Weight Loss Journey Update

I ran for 4o minutes this morning, total 50 minutes with warm up and cool down. I haven't truly ran in over 10 years, wow that's a long time. It all happened when I signed up for this nutrition class with the local recreation department called Lose It Fast, Lose It Forever with Pete Thomas. I had no intentions of signing up for the boot camp that goes along with the course, I felt at the time all I needed are some instructions and I would figure out the rest. The truth is, once I attended the first class, I was so inspired by Pete, I signed up for the boot camp (Tuesday, Thursdays and Saturdays).

The first day of boot camp was Tuesday, June 21, 2011 and after nearly two hours of high intensity interval training, I could barely breathe and felt nauseous. I knew that people claimed to have this feeling after working out but I had never experienced anything like this. My body was completely sore for two full days. I could barely move and when Thursday came around, it was unclear if I would return. In the end, I went to Thursdays class but gave myself permission to leave if things got too hard. Would you believe that I, not only went to class but stayed the whole time and wasn't nauseous like the first night. I've been diligent every since.

Nine weeks later, with a starting weight of 306 pounds, I've lost over 20 pounds. My last weigh in was Monday, August 15th, 2011 and I weight 285. What I do know is this, I feel strong and despite my lower back pain, I am able to do the boot camp and can run again. Hip, hip hooray!

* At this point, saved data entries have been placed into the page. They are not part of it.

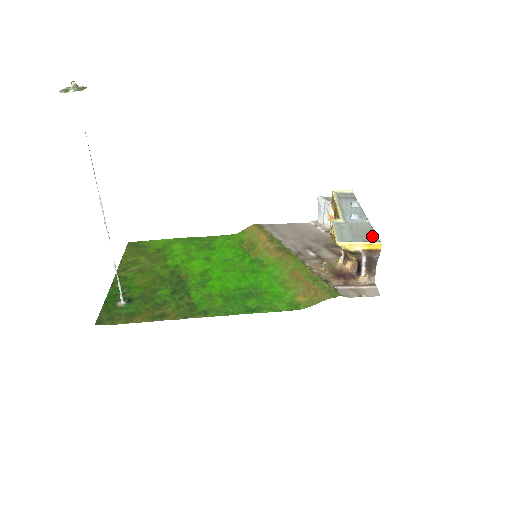
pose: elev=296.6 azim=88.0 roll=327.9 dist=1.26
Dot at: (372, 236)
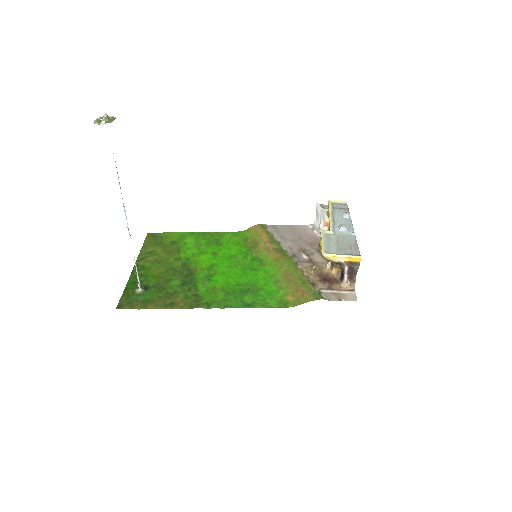
Dot at: (354, 249)
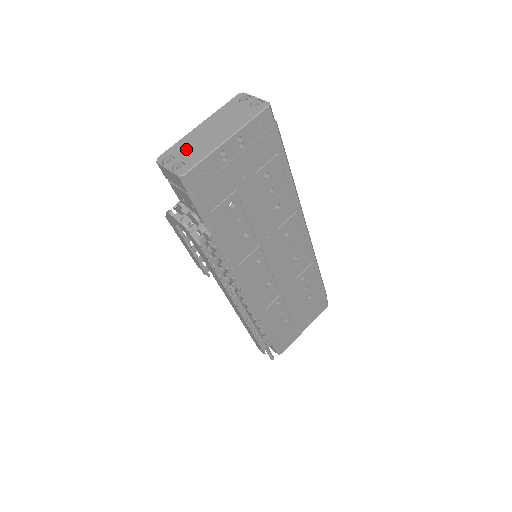
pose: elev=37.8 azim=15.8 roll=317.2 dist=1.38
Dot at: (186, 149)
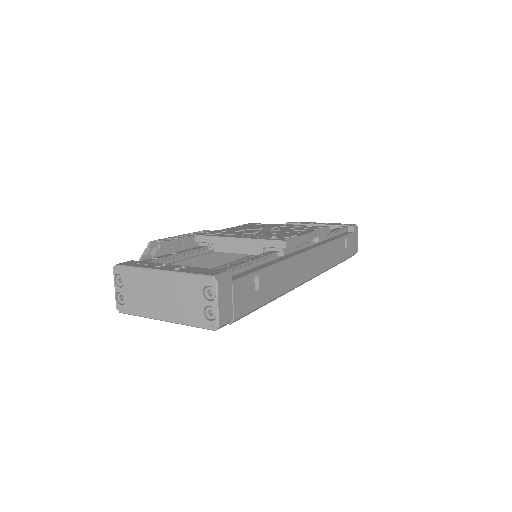
Dot at: (135, 288)
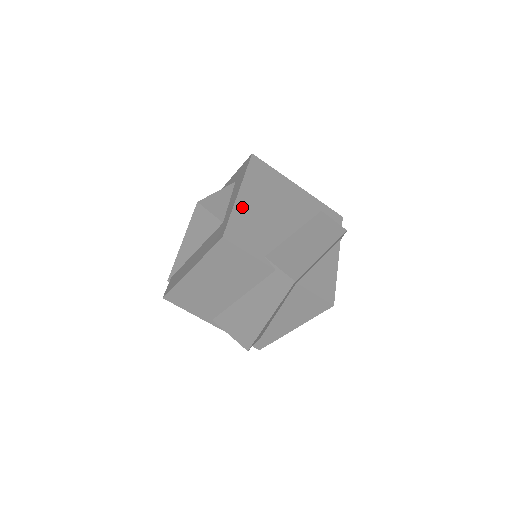
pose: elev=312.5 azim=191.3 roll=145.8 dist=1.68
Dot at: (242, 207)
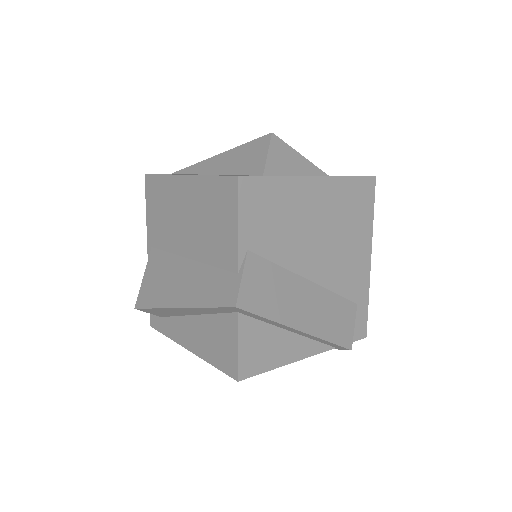
Dot at: (298, 189)
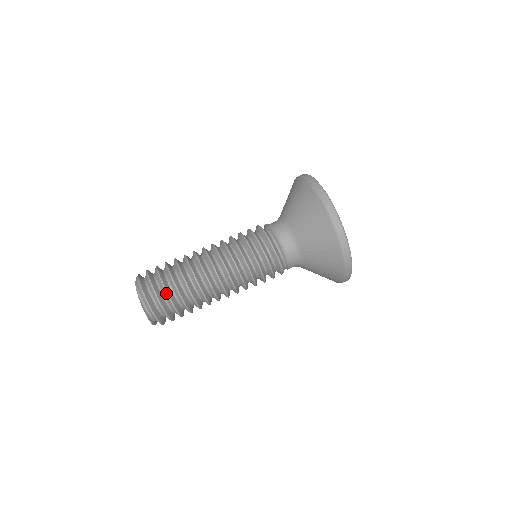
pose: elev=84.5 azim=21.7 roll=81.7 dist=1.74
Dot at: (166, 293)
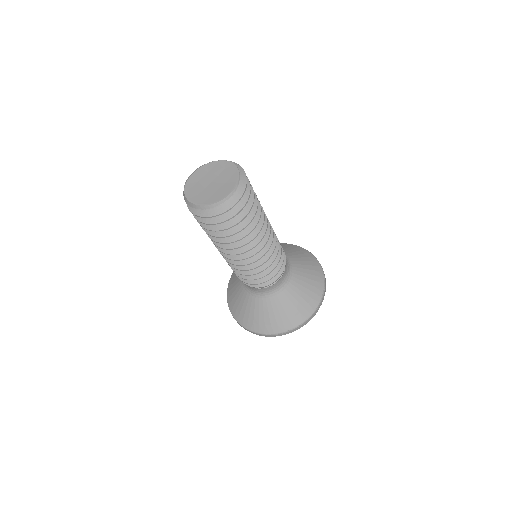
Dot at: occluded
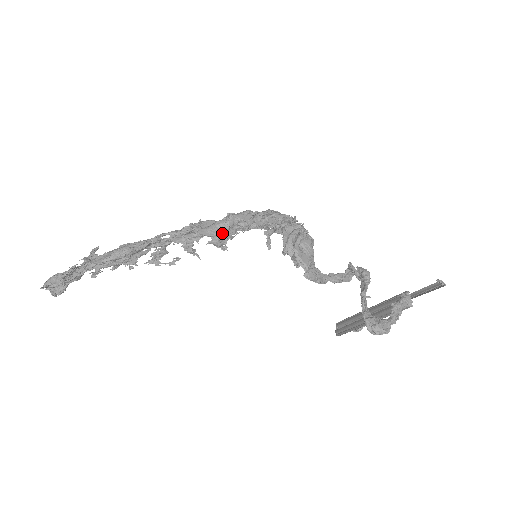
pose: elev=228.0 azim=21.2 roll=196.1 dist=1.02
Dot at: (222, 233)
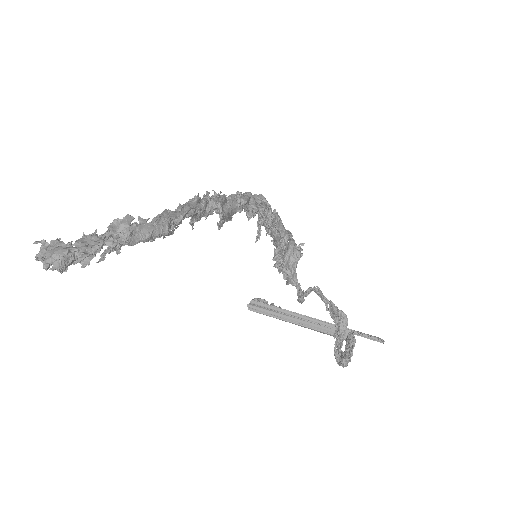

What I also realized a few weeks ago is that I have to love the body I am in. So every day I try to lovingly rub my fat rolls and thank them for a job well done, however, I tell them that they may shrink and eventually go away. I will miss my fat rolls but as the old saying goes, there is a time and place for everything. I look forward to the continued journey because I'm just at the very beginning but if this morning is any indication of things to come, I'm well on my way. I'm so proud of myself and it feels so good to accomplish something I thought I would never be able to accomplish ever again.